Mo Gad

Cardiology Fellow
Baylor College of Medicine

Dr. Mo Gad grew up in Cairo, Egypt, where he received his initial training and medical education. He later immigrated to the US in his mid-20s. He then completed his research fellowship at the Department of Cardiovascular Medicine at the Cleveland Clinic Foundation in Ohio. He obtained his Master of Public Health (MPH) at the University of North Carolina and completed his internal medicine residency training at the Cleveland Clinic Foundation. Currently, he is a cardiology fellow at Baylor College of Medicine in Houston, Texas. Dr. Gad has done extensive work on global public health issues and has also focused on addressing racial and gender disparities in healthcare access and outcomes.

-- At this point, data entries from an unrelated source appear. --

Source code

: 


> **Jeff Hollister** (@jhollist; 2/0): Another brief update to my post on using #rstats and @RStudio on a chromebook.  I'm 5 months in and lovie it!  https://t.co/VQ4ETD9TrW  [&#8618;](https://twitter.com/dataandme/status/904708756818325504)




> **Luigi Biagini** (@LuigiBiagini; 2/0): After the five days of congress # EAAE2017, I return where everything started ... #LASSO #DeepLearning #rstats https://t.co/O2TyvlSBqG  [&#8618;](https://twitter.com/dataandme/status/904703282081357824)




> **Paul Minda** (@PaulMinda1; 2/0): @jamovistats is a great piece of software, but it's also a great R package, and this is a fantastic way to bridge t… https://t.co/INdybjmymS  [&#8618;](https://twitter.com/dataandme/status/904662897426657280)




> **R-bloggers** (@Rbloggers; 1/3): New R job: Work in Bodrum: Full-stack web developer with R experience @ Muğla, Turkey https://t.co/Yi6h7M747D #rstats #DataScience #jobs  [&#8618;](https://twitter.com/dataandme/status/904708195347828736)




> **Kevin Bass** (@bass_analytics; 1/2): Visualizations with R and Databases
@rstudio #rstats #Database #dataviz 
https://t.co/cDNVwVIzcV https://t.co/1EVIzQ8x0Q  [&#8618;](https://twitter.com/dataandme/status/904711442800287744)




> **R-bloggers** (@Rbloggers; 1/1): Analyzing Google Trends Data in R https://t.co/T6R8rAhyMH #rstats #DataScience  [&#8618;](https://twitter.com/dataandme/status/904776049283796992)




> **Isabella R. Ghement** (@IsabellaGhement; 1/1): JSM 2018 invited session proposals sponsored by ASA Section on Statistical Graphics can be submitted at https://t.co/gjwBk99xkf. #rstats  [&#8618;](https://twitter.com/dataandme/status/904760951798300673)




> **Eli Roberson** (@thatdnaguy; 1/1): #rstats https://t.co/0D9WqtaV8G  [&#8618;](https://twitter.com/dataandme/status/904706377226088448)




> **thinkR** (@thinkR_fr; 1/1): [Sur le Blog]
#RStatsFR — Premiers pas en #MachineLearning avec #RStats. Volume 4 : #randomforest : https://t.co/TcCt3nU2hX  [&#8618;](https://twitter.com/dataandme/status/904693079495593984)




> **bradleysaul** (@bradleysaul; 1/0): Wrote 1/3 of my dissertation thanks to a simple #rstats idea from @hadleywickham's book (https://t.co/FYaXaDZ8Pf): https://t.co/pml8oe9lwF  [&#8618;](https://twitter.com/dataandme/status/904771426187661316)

He has demonstrated a great aptitude for improving the community that we live in by providing data-leading initiatives developed by the American Heart Association and other societies. He has published many important papers in leading medical and public health journals. He addressed the racial disparities in the risk of maternal cardiovascular events in the United States, which found higher mortality, acute myocardial infarction, stroke, pulmonary embolism, and peripartum cardiomyopathy events in African American pregnant women compared to their white counterparts. This had a significant national impact when Reuters highlighted that “Awareness of these communities; attributes, as well as differences in incidence, risk factor burdens, prognosis, and treatment are necessary to mitigate racial and ethnic disparities in pregnant women who are at risk for cardiovascular disease” and led to significant advocacy efforts from multiple national organizations, including the American Heart Association.